The Stillness Ranger was planted as a seed by the team at The Highland Project, the non-profit I founded in 2020, during a retreat with them in the Ramble. It was watered by my beloved OYATE cohort in the fields of Bailey, Colorado. Both communities encouraged me to write about what I was learning from nature and how my growing appreciation for stillness was not only healing me, but moving me to push the bounds of my own imagination and creativity. I’m excited to begin the next chapter of the journey and invite you into an exploration with me of nature as a portal to the world that was here before us and the world that will be here after us. Each month, I’ll explore legacy building through the lessons from and stillness of nature. I encourage you to walk with me by following along here where I’ll post monthly and on Instagram where I’ll share weekly reflection questions for your own explorations of your legacy and nature.
It is my hope that The Stillness Ranger becomes a place for other Black women and women of color leaders to know they aren’t alone.

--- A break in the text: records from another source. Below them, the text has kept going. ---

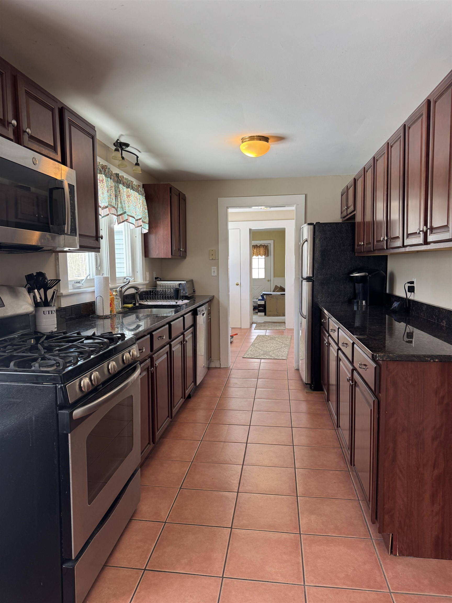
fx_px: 418
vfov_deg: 71.6
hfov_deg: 56.8
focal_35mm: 24
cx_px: 226
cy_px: 302
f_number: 1.78
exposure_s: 1/120
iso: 100
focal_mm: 6.76
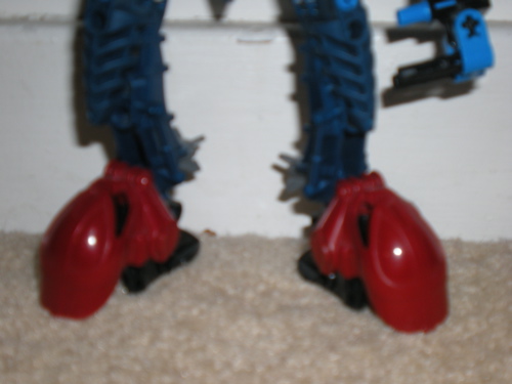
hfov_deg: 34.3
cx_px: 256
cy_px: 192
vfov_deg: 26.1
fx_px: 828
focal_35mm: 56
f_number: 3.9
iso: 64
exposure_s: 1/60
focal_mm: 9.3
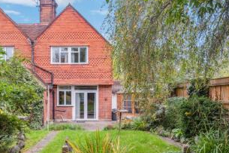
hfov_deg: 69.5
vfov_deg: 50.7
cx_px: 77
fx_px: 159
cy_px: 96
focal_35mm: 25
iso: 320
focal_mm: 16
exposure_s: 1/30
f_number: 5.6
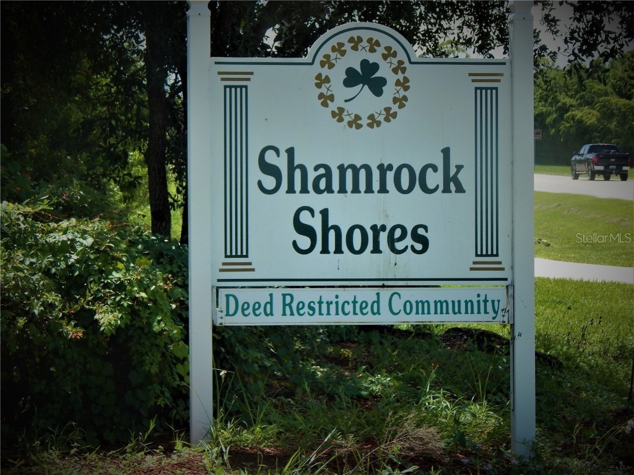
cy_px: 238
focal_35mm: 93
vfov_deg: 15.9
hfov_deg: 21.1
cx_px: 317
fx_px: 1703
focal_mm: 16.6
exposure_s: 1/500
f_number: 4.4
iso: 125
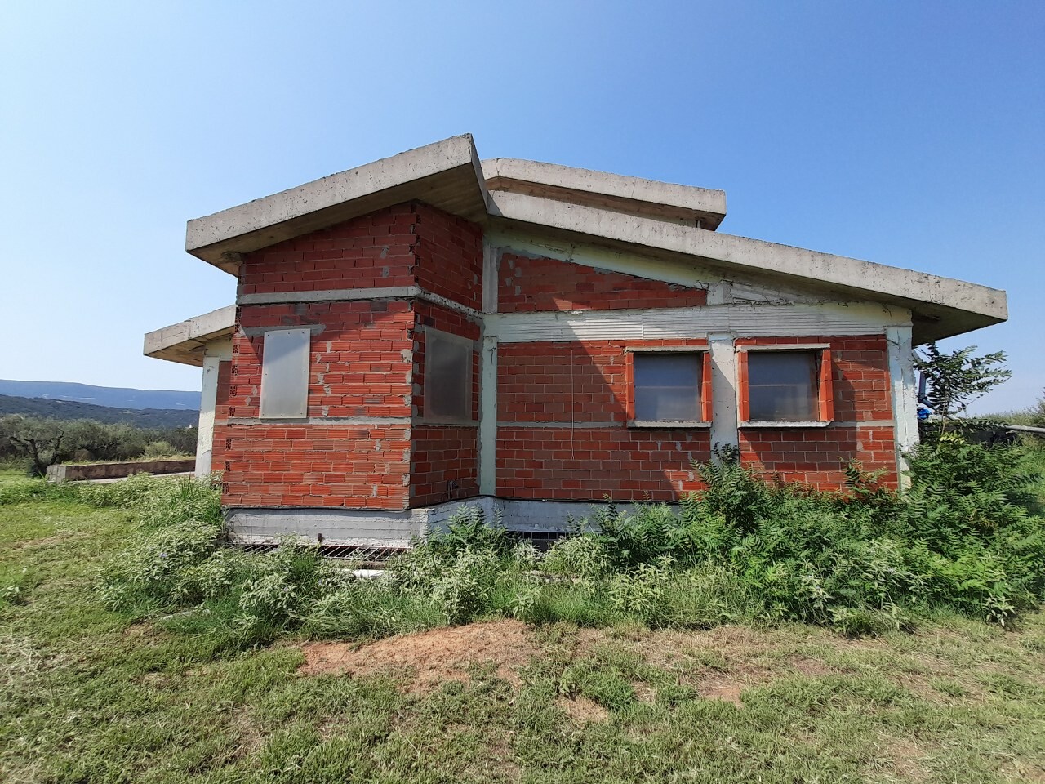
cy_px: 392
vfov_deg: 89.9
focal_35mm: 13
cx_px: 522
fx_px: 392
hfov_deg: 106.2
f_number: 2.2
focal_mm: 1.42
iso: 40
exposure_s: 1/1007
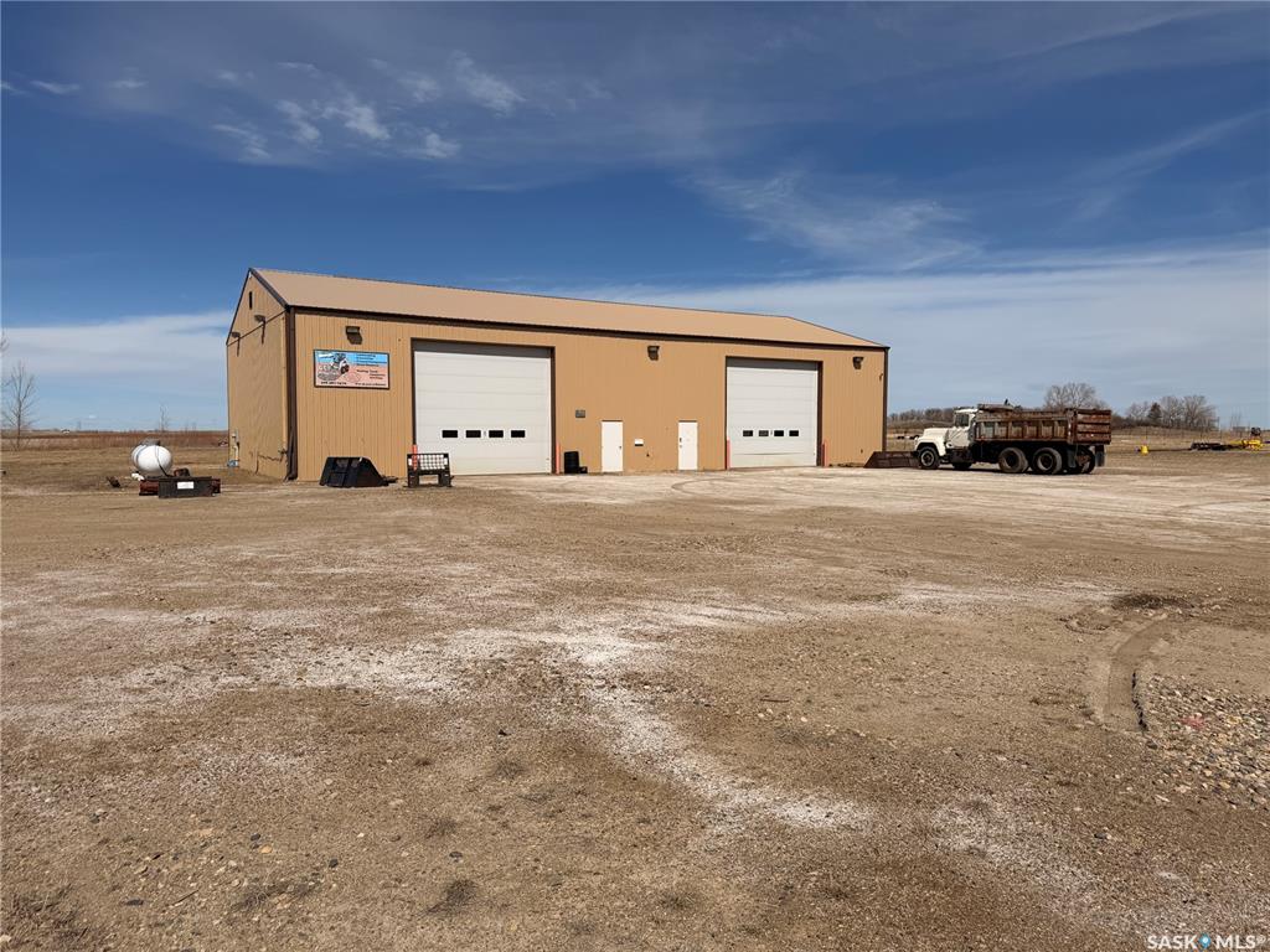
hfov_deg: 71.6
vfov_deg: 56.8
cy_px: 476
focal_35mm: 24
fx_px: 881
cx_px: 635
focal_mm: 6.76
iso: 80
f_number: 1.78
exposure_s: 1/14286
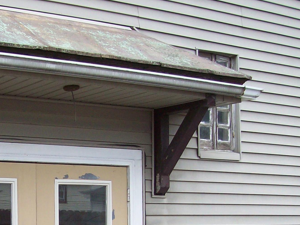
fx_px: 702
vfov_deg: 17.6
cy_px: 251
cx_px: 45
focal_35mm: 81
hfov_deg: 23.6
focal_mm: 6
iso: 80
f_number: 2.7
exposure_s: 1/151
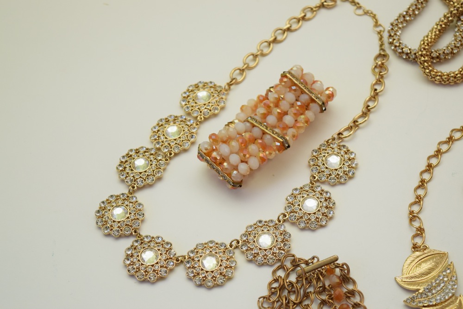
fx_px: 1061
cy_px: 154
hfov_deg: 24.6
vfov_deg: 16.6
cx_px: 232
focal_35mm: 82
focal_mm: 55
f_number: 5.6
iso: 800
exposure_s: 1/80
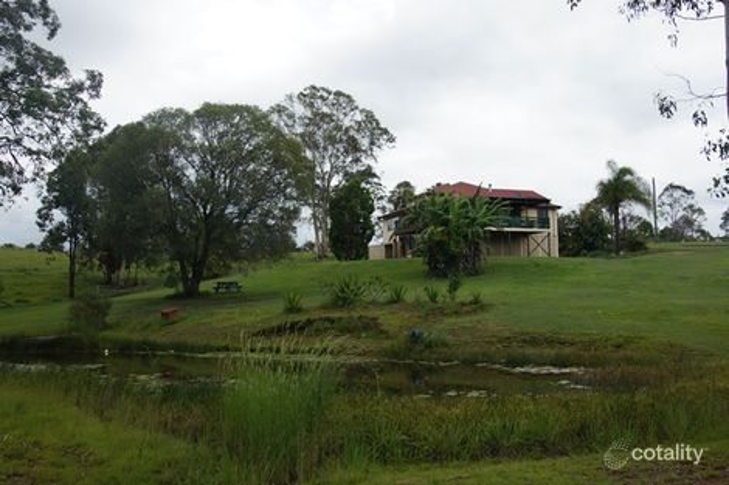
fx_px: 729
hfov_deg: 53.1
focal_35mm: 36
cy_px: 242
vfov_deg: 36.8
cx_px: 364
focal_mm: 24
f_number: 11
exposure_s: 1/100
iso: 100
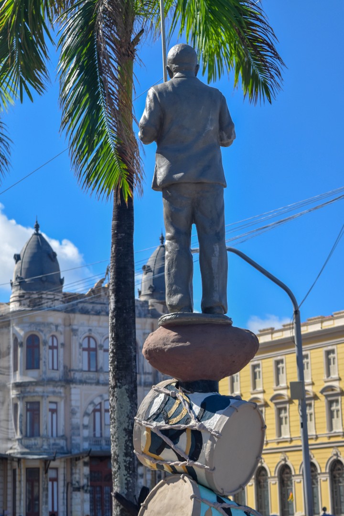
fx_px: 1182
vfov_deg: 24.6
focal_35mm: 82
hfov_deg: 16.6
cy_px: 258
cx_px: 172
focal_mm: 55
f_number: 6.3
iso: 400
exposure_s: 1/1600
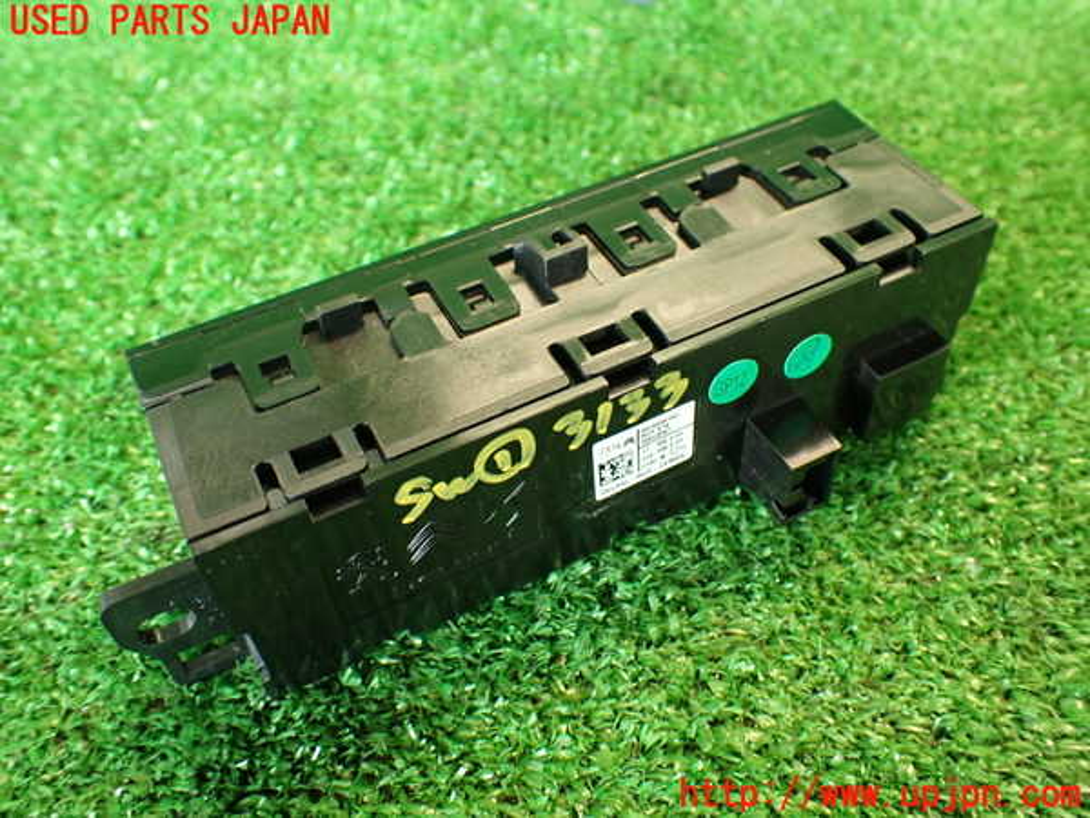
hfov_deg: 56.8
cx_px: 545
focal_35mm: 32
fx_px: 1008
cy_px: 409
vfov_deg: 44.2
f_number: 2.4
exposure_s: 1/30
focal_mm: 5.79
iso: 500
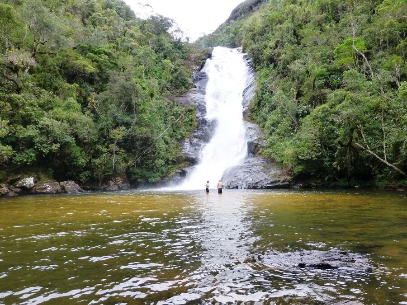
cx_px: 204
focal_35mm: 24
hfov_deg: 71.6
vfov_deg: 56.8
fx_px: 282
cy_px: 152
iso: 160
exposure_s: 1/125
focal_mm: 4.3
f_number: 4
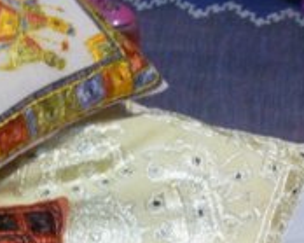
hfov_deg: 21.8
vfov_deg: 19.4
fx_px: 701
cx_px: -103
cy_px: 199
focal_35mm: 78
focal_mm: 5.2
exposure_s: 1/15
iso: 400
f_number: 3.3
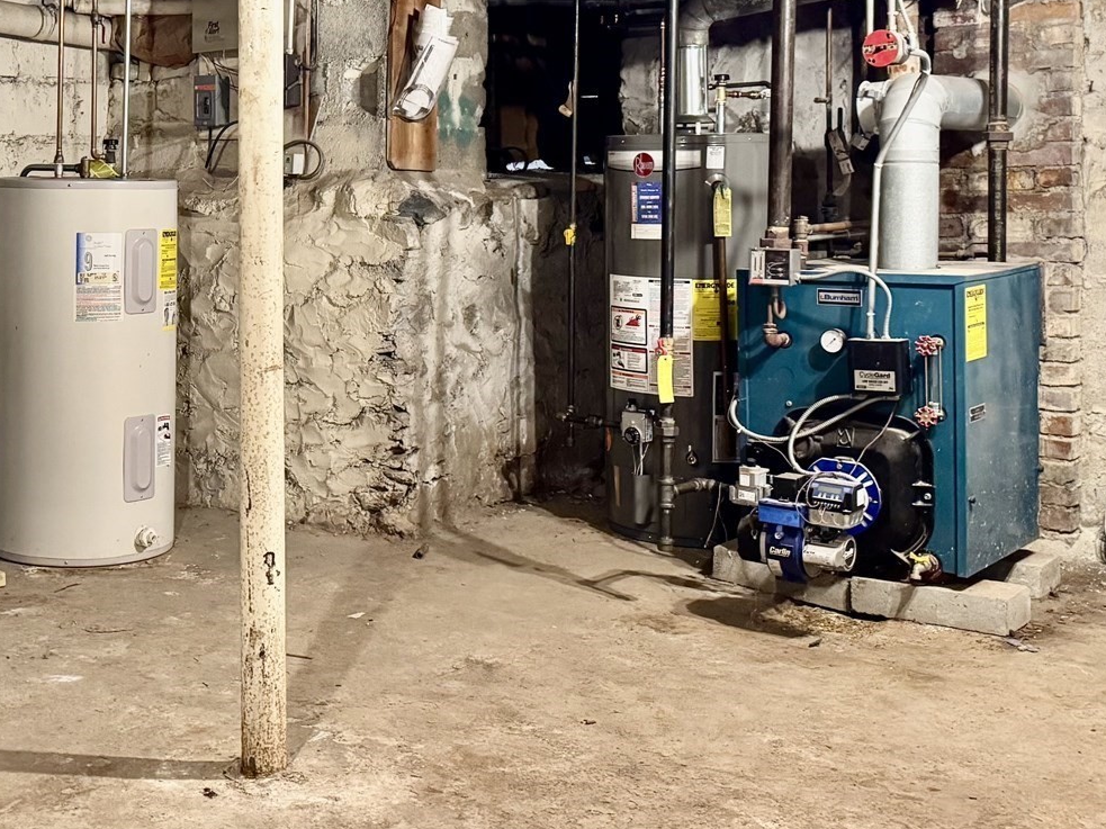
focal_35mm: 50
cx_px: 221
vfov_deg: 28.7
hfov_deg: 36.9
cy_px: 205
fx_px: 1597
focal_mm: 6.76
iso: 800
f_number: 1.78
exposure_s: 1/40
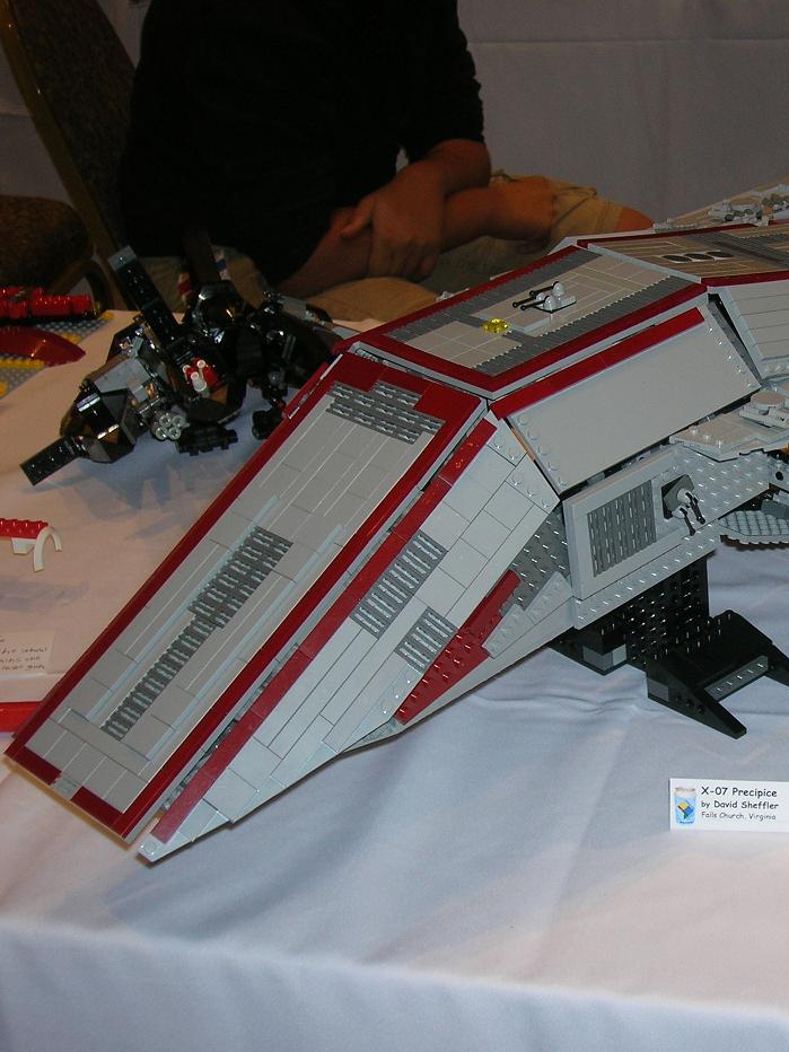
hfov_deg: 22.4
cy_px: 515
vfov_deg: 30.3
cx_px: 713
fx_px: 1945
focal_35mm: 64
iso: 50
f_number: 3.2
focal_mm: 7.7
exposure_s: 1/60.1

I hope it becomes a place of inspiration and respite for social change leaders. I hope it becomes a place that pushes all of us to look at and value Mother Earth differently.
And so, we begin.
Learning to be still in the Ramble helped to put me back on my legacy path. But I don’t have all the answers - I just have more observations, curiosities and questions as I continue to build my legacy. I start this blog back where I started in 2020: finding my grounding again in order to realize the deliciousness of stillness.
What part of you is most in need of grounding? What does it look like when you are grounded? What does it feel like? How do you practice grounding? What patterns do you need to disrupt to realize the power of grounding?
Grab your shoes. Ditch the headphones. Let’s walk. Let’s breathe. Let’s be still. Let’s be in still of grounding.